Would you copy out each line of the records below that includes the word "prerecorded"?

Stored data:
....................

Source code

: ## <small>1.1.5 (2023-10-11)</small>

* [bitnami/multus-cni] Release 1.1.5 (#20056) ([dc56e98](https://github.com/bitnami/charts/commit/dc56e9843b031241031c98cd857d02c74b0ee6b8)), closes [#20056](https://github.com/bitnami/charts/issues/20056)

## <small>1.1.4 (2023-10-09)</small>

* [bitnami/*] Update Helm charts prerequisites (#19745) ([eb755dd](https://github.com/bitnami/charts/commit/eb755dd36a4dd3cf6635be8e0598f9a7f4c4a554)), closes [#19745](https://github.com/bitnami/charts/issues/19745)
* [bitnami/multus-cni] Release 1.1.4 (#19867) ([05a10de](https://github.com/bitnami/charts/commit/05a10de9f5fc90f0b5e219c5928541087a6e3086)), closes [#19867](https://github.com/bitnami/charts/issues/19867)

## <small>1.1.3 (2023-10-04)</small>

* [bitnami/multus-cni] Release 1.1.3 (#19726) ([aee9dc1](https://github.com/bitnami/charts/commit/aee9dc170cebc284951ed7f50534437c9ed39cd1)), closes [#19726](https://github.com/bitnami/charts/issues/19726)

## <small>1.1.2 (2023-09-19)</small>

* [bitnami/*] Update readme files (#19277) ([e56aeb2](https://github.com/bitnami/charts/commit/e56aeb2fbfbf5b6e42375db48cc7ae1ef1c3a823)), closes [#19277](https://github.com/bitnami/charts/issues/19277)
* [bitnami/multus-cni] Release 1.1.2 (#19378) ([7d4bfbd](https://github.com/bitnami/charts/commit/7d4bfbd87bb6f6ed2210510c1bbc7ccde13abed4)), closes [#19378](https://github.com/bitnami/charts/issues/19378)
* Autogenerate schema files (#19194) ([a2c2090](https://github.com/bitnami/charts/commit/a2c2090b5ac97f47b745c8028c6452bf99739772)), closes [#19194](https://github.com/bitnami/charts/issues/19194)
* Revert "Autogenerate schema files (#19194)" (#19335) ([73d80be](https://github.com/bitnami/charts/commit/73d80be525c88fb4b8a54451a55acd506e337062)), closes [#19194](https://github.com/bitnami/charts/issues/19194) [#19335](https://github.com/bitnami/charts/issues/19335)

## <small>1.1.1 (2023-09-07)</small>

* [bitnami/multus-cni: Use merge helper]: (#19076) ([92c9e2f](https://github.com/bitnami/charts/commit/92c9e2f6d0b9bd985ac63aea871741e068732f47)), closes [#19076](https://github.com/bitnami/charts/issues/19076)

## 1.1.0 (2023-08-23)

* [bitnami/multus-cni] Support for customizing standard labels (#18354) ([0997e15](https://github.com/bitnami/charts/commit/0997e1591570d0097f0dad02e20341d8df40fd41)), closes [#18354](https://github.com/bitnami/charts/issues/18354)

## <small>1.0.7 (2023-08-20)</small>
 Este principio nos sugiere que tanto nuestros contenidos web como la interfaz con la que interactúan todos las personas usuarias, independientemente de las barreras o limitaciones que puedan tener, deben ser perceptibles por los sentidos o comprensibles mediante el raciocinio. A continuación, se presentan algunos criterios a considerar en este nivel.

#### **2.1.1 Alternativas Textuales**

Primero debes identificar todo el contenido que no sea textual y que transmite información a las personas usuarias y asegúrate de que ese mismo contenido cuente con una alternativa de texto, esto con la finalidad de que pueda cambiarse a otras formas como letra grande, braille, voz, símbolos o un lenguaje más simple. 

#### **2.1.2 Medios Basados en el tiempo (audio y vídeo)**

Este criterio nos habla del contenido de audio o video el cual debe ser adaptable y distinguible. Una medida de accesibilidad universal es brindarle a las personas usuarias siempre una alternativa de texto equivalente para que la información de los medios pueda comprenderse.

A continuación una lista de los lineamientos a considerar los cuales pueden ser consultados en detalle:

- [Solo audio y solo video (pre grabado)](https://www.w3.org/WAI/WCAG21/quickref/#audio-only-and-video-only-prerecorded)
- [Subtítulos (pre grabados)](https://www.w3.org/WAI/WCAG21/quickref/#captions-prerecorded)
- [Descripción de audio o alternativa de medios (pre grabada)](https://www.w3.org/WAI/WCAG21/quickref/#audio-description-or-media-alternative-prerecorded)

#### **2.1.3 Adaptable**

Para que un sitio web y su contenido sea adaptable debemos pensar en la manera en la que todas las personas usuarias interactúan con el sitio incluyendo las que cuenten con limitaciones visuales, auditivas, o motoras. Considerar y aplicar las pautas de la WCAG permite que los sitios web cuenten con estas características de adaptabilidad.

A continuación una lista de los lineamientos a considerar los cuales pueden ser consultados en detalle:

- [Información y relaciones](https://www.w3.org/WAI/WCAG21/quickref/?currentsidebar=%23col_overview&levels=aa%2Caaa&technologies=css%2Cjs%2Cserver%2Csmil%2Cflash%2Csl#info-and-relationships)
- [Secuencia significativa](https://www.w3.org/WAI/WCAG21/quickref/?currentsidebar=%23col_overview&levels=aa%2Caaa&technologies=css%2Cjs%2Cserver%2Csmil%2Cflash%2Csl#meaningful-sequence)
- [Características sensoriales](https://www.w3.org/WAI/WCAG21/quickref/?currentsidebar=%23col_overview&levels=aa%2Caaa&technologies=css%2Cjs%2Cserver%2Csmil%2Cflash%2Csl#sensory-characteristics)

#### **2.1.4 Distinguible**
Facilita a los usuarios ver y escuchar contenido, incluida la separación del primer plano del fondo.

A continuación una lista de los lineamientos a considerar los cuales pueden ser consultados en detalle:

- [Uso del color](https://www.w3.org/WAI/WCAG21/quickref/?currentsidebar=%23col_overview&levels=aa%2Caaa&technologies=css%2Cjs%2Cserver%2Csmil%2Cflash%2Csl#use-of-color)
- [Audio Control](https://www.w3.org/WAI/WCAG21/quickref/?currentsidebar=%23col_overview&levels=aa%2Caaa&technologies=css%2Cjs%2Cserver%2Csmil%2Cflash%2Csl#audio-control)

....................

▶ **Reply to the exercise**
- [Solo audio y solo video (pre grabado)](https://www.w3.org/WAI/WCAG21/quickref/#audio-only-and-video-only-prerecorded)
- [Subtítulos (pre grabados)](https://www.w3.org/WAI/WCAG21/quickref/#captions-prerecorded)
- [Descripción de audio o alternativa de medios (pre grabada)](https://www.w3.org/WAI/WCAG21/quickref/#audio-description-or-media-alternative-prerecorded)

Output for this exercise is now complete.